RETRACING THE REFUGEE ROUTE: DAY 5 – A DESTINATION

Co-founder Paul Hutchings

It is the final day of walking and everyone is carrying some aches, pains or blisters.

I know it will be a tough day but I also know that we will all look after each other, we will deepen our friendships and that there will be an end to it.

Plus the FYROM countryside is beautiful. Every day we have seen birds, tortoises, butterflies flowers and even a snake. There are rivers and mountains and it feels peaceful.

It has been a privilege to share it with these fine people. Here are three more.

 

Richard is a tree surgeon in Sheffield and is here with partner May. He takes the prize for being the most buff male, something we all know because he spent the entire walk without his top on.

So I’m trying to look macho in this photo.

 

 

 

I first met Natalie in Brighton through our mutual friend Anna and she said she would like to volunteer on a camp. Six months later and after swimming 3000m to raise money she worked at LM Village. She get prizes for smartest fundraising and most comprehensive sun protection.

 

 

 

Anna found out about the walk through trustee Bea at the last minute so had to throw everything into raising funds and making plans.

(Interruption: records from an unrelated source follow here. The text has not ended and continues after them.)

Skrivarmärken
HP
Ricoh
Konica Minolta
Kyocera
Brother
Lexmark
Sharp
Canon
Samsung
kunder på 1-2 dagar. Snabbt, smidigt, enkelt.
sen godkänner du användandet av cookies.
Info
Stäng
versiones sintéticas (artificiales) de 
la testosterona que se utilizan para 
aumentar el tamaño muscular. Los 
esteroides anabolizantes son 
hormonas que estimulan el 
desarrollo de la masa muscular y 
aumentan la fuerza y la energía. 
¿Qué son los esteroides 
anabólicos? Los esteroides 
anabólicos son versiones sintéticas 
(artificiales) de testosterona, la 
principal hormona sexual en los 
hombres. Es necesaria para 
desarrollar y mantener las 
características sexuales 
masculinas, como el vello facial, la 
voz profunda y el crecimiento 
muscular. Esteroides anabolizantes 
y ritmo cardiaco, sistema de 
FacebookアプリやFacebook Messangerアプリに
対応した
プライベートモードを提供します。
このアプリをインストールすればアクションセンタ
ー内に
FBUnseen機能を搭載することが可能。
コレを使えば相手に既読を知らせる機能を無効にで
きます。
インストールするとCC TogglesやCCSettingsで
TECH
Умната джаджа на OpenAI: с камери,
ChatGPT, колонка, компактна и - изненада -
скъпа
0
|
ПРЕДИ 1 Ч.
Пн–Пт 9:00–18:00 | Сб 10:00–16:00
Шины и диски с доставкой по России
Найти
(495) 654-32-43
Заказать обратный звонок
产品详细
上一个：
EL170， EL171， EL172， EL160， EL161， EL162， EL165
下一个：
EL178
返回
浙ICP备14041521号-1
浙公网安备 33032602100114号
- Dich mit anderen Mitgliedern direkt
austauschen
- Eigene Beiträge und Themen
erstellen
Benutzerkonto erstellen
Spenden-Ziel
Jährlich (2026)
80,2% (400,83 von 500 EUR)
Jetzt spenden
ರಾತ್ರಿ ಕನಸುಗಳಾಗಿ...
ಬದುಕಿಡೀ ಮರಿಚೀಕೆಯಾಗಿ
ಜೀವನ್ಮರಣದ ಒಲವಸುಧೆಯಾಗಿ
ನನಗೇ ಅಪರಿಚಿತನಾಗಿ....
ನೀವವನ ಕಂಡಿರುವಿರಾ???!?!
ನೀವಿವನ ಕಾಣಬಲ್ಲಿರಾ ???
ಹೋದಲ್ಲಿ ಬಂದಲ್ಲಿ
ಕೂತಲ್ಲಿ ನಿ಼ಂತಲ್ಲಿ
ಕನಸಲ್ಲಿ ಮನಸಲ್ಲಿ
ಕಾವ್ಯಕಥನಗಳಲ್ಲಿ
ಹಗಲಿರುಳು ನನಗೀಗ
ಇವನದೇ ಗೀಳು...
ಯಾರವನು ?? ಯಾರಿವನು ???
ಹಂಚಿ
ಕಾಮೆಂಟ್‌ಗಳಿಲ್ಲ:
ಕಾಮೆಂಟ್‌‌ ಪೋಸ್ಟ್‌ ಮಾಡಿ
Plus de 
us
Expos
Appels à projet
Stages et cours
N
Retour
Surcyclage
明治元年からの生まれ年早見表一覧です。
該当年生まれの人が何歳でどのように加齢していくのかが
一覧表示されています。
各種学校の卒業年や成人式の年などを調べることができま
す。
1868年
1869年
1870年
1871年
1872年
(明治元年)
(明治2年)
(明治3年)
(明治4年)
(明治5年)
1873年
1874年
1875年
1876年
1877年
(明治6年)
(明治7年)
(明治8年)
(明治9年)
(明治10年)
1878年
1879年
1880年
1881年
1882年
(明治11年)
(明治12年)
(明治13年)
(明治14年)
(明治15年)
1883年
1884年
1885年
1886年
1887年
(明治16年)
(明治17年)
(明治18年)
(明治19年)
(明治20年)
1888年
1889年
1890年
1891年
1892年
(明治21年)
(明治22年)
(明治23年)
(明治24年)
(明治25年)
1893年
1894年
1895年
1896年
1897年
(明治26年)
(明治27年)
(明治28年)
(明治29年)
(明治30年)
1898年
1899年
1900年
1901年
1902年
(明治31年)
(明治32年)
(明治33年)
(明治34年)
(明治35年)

Pretty straightforward for this lady who speaks four languages fluently and runs Terracotta Travel.

 

 

 


By the end of the day we had walked over 100km during the week.

In 2015, people who had to escape terror and war were walking into Turkey, getting into those dinghies, and then walking many hundreds of kilometres across Greece, FYROM, Serbia, Croatia, Austria and into Germany.

They were carrying their children and their belongings, helping elderly or frail relations, mourning the relations they had lost, sleeping outside, eating whatever they could, unable to speak the local language, dependent on the goodwill of strangers who care, dealing with the hostility of strangers who hate.

Their lives had been destroyed and they walking towards an uncertain future. Then Europe shut its borders. We stopped them walking, we put them in camps and we tried to stop them coming.

But of course they keep coming and many are still trapped in Greece. Europe has failed them and continues to fail them. 

Their walk didn’t come to an end, Europe just stopped them moving.

This week we walked a short distance in their shoes. It wasn’t nothing compared to them, but it was something. We all need to do something.